I won't talk about Paris because they are kind of thin-skinned. :lol:


----------



## Knitemplar (Aug 16, 2008)

/\/\ That's what happens when sports originated in another (western) culture are imposed upon a totally alien culture. 

But I am most curious to see how the deep 3-level understage of the Bird's Nest Stadium pitch now looks. Oh, I guess it will see some use come February 2022.


----------



## pesto (Jun 29, 2009)

I don't think it's western vs. non-western at all. The same problems occurred in Athens, Brazil and even major European cities.

The root cause is the desire of authoritarian leaders to show-off their power, and the power of construction and hospitality companies to manipulate democratic governments. A hint comes from the fact that opposition is generally grass-roots and focuses on wasteful spending of public money (SF, Boston, Hamburg, Rome, Budapest, etc.).


----------



## Knitemplar (Aug 16, 2008)

I think it is.

OK, Anglo-Saxon preferences over more global tastes.


----------



## pesto (Jun 29, 2009)

Knitemplar said:


> I think it is.
> 
> OK, Anglo-Saxon preferences over more global tastes.


London has had the problem of what to do with a major unnecessary Olympic stadium and other substantial expenses. I don't see the Anglo-Saxon issue there.

The real winners are those who already have economically viable stadiums, housing and other facilities in place and therefore treat the WC or Olympics as being in the normal course of renting out their facilities on a short-term basis. Minimal capital risk.


----------



## Knitemplar (Aug 16, 2008)

pesto said:


> London has had the problem of what to do with a major unnecessary Olympic stadium and other substantial expenses. I don't see the Anglo-Saxon issue there.
> 
> The real winners are those who already have economically viable stadiums, housing and other facilities in place and therefore treat the WC or Olympics as being in the normal course of renting out their facilities on a short-term basis. Minimal capital risk.


You don't get what I mean. 85% of the sports on the Olympic slate were developed and codified by peoples of northern Europe and North America (hence, most are of Anglo-Saxon origins) which benefit athletes of Anglo-Saxon (or Causasian) builds. Rowing, swimming, volleyball, most of Track & Field, etc., etc., were codified and put in the Olympic slate by people of northern European heritage -- hence, you have venues like the white-water rafting one in Beijing, beach volleyball venues in Athens, Beijing, etc., etc. -- venues which the sports where the Caucasians dominate but are NOT relevant to the local populaces to use. 
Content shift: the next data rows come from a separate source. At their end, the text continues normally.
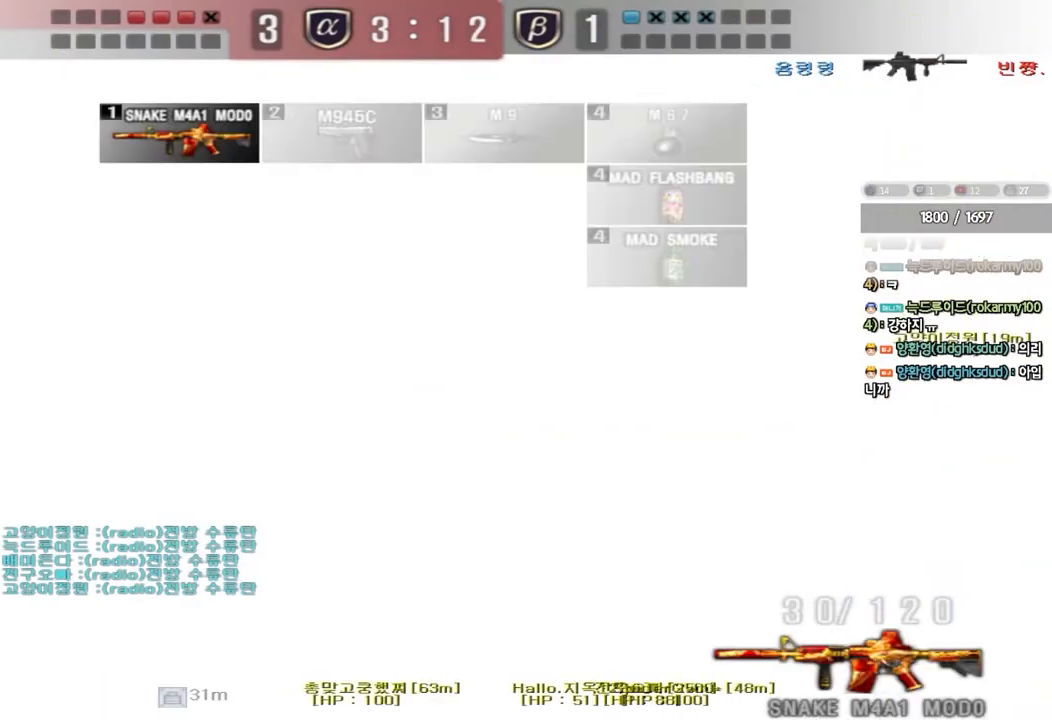
{"keys": ["a", "ctrl", "s"], "events": [[67, "a", "down"], [67, "s", "down"]]}
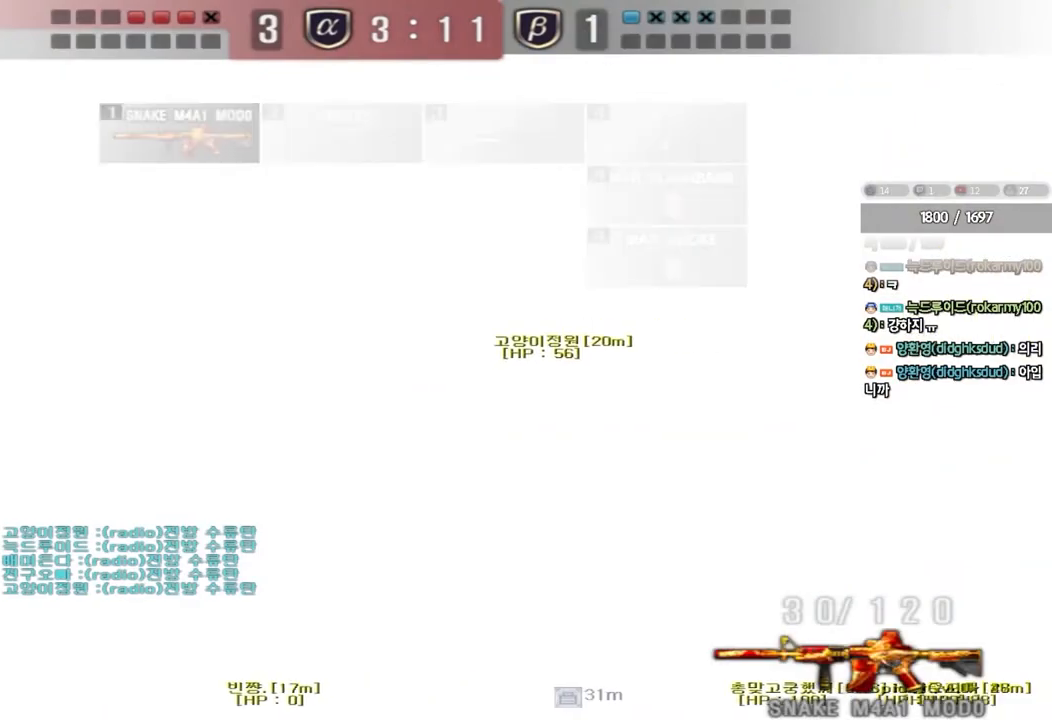
{"keys": ["a", "ctrl", "s"], "events": []}
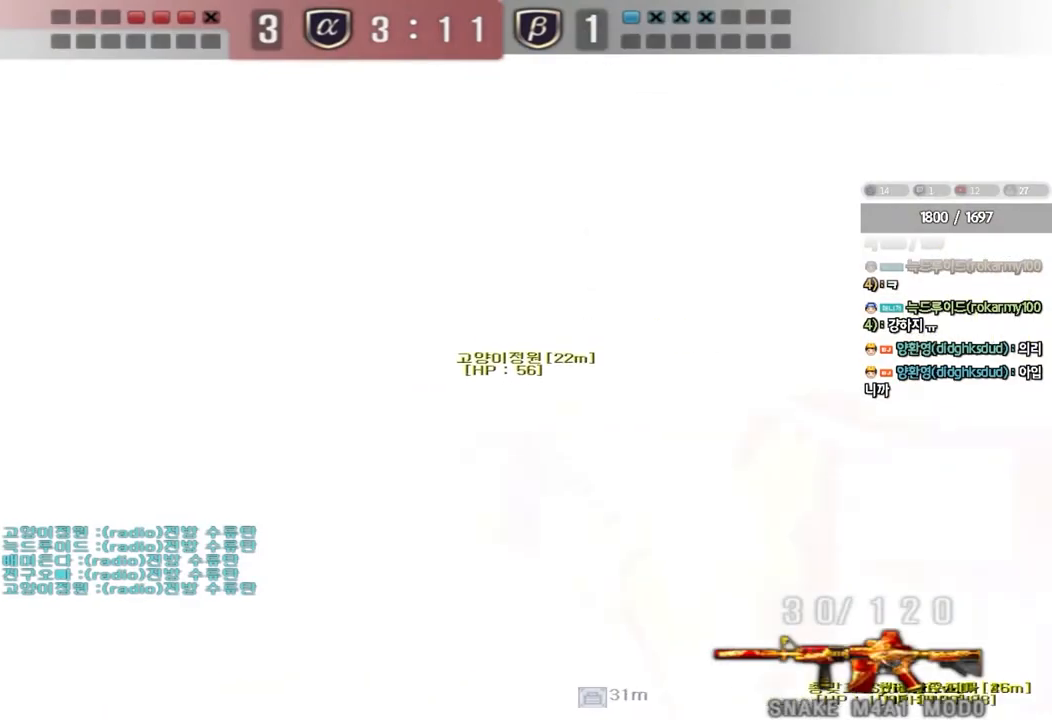
{"keys": ["ctrl"], "events": [[100, "s", "up"], [133, "a", "up"]]}
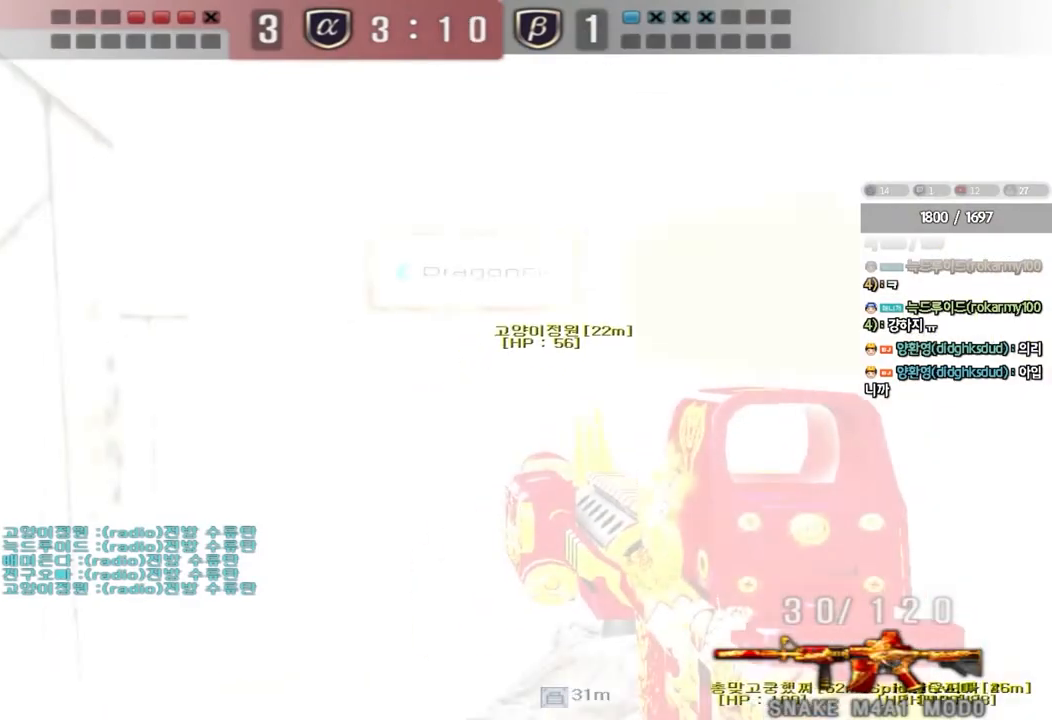
{"keys": ["d", "w"], "events": [[383, "w", "down"], [400, "d", "down"], [450, "ctrl", "up"]]}
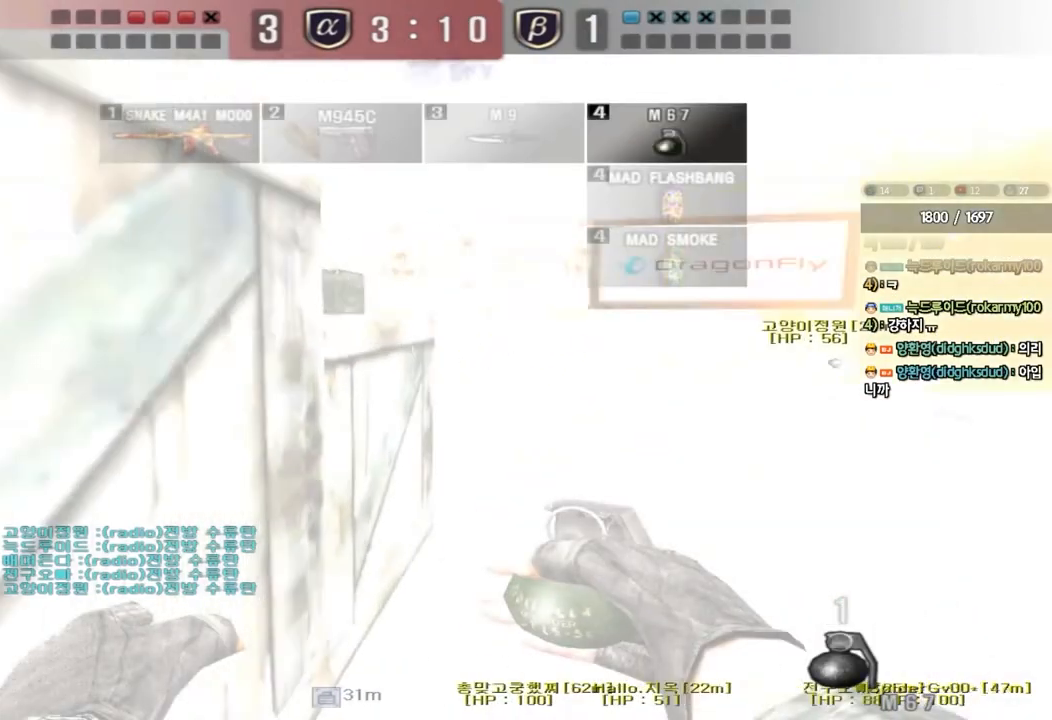
{"keys": [], "events": [[17, "space", "down"], [33, "w", "up"], [117, "s", "down"], [150, "space", "up"], [250, "d", "up"], [283, "a", "down"], [400, "s", "up"], [483, "a", "up"]]}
Hopefully, the IOC's Agenda 2020 will address that disconnect and try to resolve it. That's what I meant by "Anglo-Saxon preferences." -- NOT where they were or ARE staged.


----------



## pesto (Jun 29, 2009)

Knitemplar said:


> You don't get what I mean. 85% of the sports on the Olympic slate were developed and codified by peoples of northern Europe and North America (hence, most are of Anglo-Saxon origins) which benefit athletes of Anglo-Saxon (or Causasian) builds. Rowing, volleyball, most of Track & Field, etc., etc., were codified and put in the Olympic slate by people of northern European heritage -- hence, you have venues like the white-water rafting one in Beijing, beach volleyball venues in Athens, Beijing, etc., etc. -- venues which the sports where the Caucasians dominate but are NOT relevant to the local populaces to use.
> 
> Hopefully, the IOC's Agenda 2020 will address that disconnect and try to resolve it. That's what I meant by "Anglo-Saxon preferences." -- NOT where they were or ARE staged.


Not sure about Anglo-Saxon builds but for sure the IOC should try to avoid the building of stadiums with no continuing use. The most obvious way is to go to cities that already have the facilities.

Track events, soccer, basketball, the marathon and other big draws have more than their share of Germans, Southern Europeans, Africans and Asians.


----------



## Nacre (May 9, 2016)

Knitemplar said:


> You don't get what I mean. 85% of the sports on the Olympic slate were developed and codified by peoples of northern Europe and North America (hence, most are of Anglo-Saxon origins) which benefit athletes of Anglo-Saxon (or Causasian) builds.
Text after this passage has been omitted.